Jamal Naji El-Khoudary, one of four independent MPs within the 132-member Palestinian parliament, claimed the western media "did not reveal the whole story" of recent military action by Israel against Gaza.

He was attending an emergency lobby of parliament by the Palestine Solidarity Campaign, organised in response to recent developments in the territory.

"The western media don't concentrate much on the suffering of the [Palestinian] people," he told politics.co.uk.

"We've realised this because of the absence of coverage for the war on Gaza. Generally the Palestinian issue has been shown in the opposite way, as if Palestinians and Gazans were the occupiers. In fact that is the opposite. We have been occupied by the Israelis."

Mr El-Khoudary said the public in Britain were "realising more" and applauded British MPs for their support, calling on parliaments in Europe to "do their duty and put pressure on their governments".

But he reiterated his accusations of bias against reporting in the west, insisting: "Our message to the western media in particular is we want them to deal with our issue in a fair way."

Movement towards a two-state solution seems as unlikely as ever after the polarising of opinion resulting from Israel's military incursions in Gaza, which left over 1,300 Palestinians dead.

Mr El-Khoudary attacked the international community over its refusal to accept the result of the January 2006 Palestinian elections, won by Hamas.

"[The international community] spent a lot of efforts to let Hamas participate in elections. The west accepted that. The EU has paid for the election costs. They came to monitor the election. All of them agreed it was a fair election. America actually wooed Palestinian democracy. We've been surprised."

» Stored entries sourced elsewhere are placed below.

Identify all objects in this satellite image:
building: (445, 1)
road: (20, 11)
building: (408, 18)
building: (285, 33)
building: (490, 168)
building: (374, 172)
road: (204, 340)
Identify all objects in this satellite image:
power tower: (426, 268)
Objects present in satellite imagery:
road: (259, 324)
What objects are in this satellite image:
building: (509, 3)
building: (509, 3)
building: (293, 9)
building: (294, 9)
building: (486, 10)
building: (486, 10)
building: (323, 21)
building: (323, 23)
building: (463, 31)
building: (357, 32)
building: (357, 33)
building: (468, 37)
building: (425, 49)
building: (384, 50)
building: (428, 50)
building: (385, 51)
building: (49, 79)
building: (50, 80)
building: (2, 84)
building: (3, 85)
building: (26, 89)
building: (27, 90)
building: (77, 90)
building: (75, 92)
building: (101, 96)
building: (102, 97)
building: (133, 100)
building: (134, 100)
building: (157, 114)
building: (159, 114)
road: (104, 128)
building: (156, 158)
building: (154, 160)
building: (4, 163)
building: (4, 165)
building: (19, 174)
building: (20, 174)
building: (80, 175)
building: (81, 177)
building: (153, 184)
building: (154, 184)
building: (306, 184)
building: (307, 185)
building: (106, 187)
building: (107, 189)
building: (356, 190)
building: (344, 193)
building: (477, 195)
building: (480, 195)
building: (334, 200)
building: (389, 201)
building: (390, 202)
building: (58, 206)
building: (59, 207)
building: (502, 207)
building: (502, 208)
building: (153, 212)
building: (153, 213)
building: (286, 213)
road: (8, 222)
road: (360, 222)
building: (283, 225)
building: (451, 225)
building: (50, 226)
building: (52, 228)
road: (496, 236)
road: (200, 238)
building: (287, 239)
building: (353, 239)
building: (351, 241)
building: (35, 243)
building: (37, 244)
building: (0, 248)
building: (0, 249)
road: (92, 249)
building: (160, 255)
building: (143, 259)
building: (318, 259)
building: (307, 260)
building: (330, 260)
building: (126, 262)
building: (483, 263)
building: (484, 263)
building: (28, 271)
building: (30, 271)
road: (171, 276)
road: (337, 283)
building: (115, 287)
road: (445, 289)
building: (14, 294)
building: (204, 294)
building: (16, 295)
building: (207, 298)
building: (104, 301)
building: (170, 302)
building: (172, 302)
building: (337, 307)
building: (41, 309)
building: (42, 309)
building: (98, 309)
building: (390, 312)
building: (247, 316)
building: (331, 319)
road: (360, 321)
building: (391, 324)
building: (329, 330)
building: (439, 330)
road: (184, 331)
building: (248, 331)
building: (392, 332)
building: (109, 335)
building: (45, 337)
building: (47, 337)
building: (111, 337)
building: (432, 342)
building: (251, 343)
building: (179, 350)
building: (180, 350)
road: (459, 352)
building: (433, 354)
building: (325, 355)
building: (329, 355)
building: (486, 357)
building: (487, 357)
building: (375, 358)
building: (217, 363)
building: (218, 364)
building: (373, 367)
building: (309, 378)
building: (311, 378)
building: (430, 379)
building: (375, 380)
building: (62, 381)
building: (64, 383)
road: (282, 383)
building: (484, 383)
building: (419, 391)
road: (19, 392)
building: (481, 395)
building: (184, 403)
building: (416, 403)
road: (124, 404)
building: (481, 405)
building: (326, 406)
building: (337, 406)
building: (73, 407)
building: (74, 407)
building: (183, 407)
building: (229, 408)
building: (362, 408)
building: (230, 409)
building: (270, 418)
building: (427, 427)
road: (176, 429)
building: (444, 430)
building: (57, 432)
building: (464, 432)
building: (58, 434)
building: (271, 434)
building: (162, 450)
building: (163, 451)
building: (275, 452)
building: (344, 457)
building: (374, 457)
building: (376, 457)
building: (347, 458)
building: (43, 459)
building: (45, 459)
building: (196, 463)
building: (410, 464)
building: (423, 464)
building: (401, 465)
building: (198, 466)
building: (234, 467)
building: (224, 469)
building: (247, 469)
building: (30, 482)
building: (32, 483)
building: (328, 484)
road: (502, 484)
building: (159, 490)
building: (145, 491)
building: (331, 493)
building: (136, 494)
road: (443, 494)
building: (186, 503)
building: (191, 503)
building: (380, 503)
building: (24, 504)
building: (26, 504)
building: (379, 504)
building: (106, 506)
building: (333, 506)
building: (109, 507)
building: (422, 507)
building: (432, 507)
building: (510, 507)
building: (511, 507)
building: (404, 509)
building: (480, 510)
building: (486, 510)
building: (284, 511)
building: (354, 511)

He contrasted this response with the reaction to Israel's new right-wing prime minister Benjamin Netanyahu, despite his refusal to allow basic Palestinian demands.

"Despite all that, we respect democracy and respect the results," Mr El-Khoudary added.

The "fraught" situation in the Gaza Strip remains unstable and Mr El-Khoudary made clear it was vital that Israel ends its "siege" of Gaza immediately.

He was reluctant to give any cast-iron predictions about how the situation will develop in the next six months, however.

"It is very difficult to predict in the region what is going to happen. Everything is possible to happen in a second," he said.

"If the truce takes place and they manage to reach agreement between Palestinian factions and open the gates to complete the siege. this will be a good opportunity for Palestinians to make contact with outside world. and establish a Palestinian state."